Sure. But don't overthink things. I like vanilla ice cream more than chocolate. Why is that? Is it because vanilla is closer in color and flavor to mother's milk, indicating that I desire a return to the womb experience? Or because it's closer to ejaculate, meaning I want to express my homosexuality more? Or because internally, I identify chocolate with defectaion, and have issues involving that?

Know what? I don't care in the slightest. I just order vanilla. Maybe you should just order vanilla, too. :)

Lex
 
Re: Guys/"""Manliness"""... which am I really chas

I'm not disagreeing with KarraBulut (if an issue is interfering with your ability to get closer to someone or develop an intimate relationship, you should seek some form of counseling ).

However, I had a passive conversation with a psychiatrist once about this topic. He said that men have a code embedded into our genetics that affects how we behave when we see a male stranger. The first thought that subconsciously runs through our minds is, "can I kill this man?" With some people, that voice is a bit louder than with others.

slnattak said:
Also, that psychiatrist... sounds like he's full of shit. Why is the first answer to social problems 'see a therapist?'

You're on target but there's a distinction that I'm making that makes the situation a bit different.

The "quien es mas macho?" game is normal. Guys compare themselves to others all the time. Straight guys always notice guys that are better built and they always know who has the biggest dick in the locker room.

The difference in this case is that this is tied up in questioning his sexuality. The OP can't distinguish whether he's attracted sexually to guys who are masculine or whether he's just insecure and obsessed with comparing himself to other guys.

Until that confusion is resolved, he'll be in limbo and uncertain whether he is turned-on/attracted to masculinity or whether he's insecure of his own masculinity.

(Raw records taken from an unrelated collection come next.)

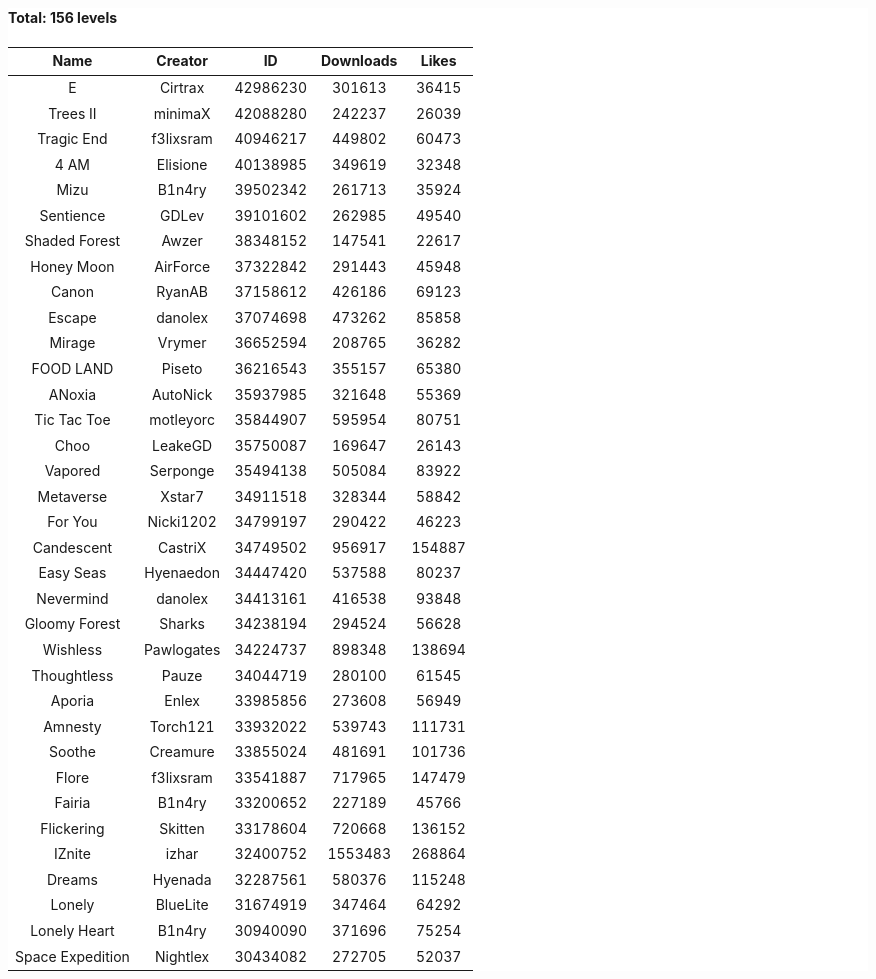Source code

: #### Total: 156 levels

| Name | Creator | ID | Downloads | Likes |
|:---:|:---:|:---:|:---:|:---:|
| E | Cirtrax | 42986230 | 301613 | 36415
| Trees II | minimaX | 42088280 | 242237 | 26039
| Tragic End | f3lixsram | 40946217 | 449802 | 60473
| 4 AM | Elisione | 40138985 | 349619 | 32348
| Mizu | B1n4ry | 39502342 | 261713 | 35924
| Sentience | GDLev | 39101602 | 262985 | 49540
| Shaded Forest | Awzer  | 38348152 | 147541 | 22617
| Honey Moon | AirForce | 37322842 | 291443 | 45948
| Canon | RyanAB | 37158612 | 426186 | 69123
| Escape | danolex | 37074698 | 473262 | 85858
| Mirage | Vrymer | 36652594 | 208765 | 36282
| FOOD LAND | Piseto | 36216543 | 355157 | 65380
| ANoxia | AutoNick | 35937985 | 321648 | 55369
| Tic Tac Toe | motleyorc | 35844907 | 595954 | 80751
| Choo | LeakeGD | 35750087 | 169647 | 26143
| Vapored | Serponge | 35494138 | 505084 | 83922
| Metaverse | Xstar7 | 34911518 | 328344 | 58842
| For You | Nicki1202 | 34799197 | 290422 | 46223
| Candescent | CastriX | 34749502 | 956917 | 154887
| Easy Seas | Hyenaedon | 34447420 | 537588 | 80237
| Nevermind | danolex | 34413161 | 416538 | 93848
| Gloomy Forest | Sharks | 34238194 | 294524 | 56628
| Wishless | Pawlogates | 34224737 | 898348 | 138694
| Thoughtless | Pauze | 34044719 | 280100 | 61545
| Aporia | Enlex | 33985856 | 273608 | 56949
| Amnesty | Torch121 | 33932022 | 539743 | 111731
| Soothe | Creamure | 33855024 | 481691 | 101736
| Flore | f3lixsram | 33541887 | 717965 | 147479
| Fairia | B1n4ry | 33200652 | 227189 | 45766
| Flickering | Skitten | 33178604 | 720668 | 136152
| IZnite | izhar | 32400752 | 1553483 | 268864
| Dreams | Hyenada | 32287561 | 580376 | 115248
| Lonely | BlueLite | 31674919 | 347464 | 64292
| Lonely Heart | B1n4ry | 30940090 | 371696 | 75254
| Space Expedition | Nightlex | 30434082 | 272705 | 52037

A therapist can help with the process of working through that issue. A psychotherapist doesn't necessarily need to be a psychiatrist.
 
Re: Guys/"""Manliness"""... which am I really chas

Hokay, kind of a deep post but...

I find guys appealing to look at and I always assumed I was attracted to them, but this kind of makes me wonder whether I'm just attracted to the idea of manliness. Sometimes I feel like if I were jacked and impossibly well-endowed I'd be chasing women all the time... but I think that what I'd find hottest about that would be them being turned on by my masculinty. [Maybe I'm just a narcissist?]
[Maybe I'm JUST LIKE EVERYONE ELSE...]
There are some psychiatrists that propose many homosexuals were "wounded" and have failed to fully develop their own self sustaining masculine identity and so they pursue masculine love to fill the void and to gain the masculine strength they themselves do not possess. The theory then goes on to state that homosexuals search is in vain and they will never be satisfied by oustide masculine love and they will have trouble mainting long term relationships."
---this is merely a theory and an unproven one at that.
I've thought about this and have over the years been trying to accept that I'm at least bisexual and possibly 100%gay. What I never get about these folks that think homosexuality can be altered or it is a symptom of a deeper wound is how they expect homosexuals to become attracted to women? I never get that feeling when I kiss or sleep with girls. Its not there and I don't think you could ever cause it to occur. Why have for the last couple weeks have I been thinking about this guy I met non stop? Who knows? I don't know why and I doubt a qualitfied therapist could ever come up with a good specific reason other than I'm gay. Stay away from Freud though, he kind of pushed the idea that you can't evolve and your personality is developed by childhood. fuck that.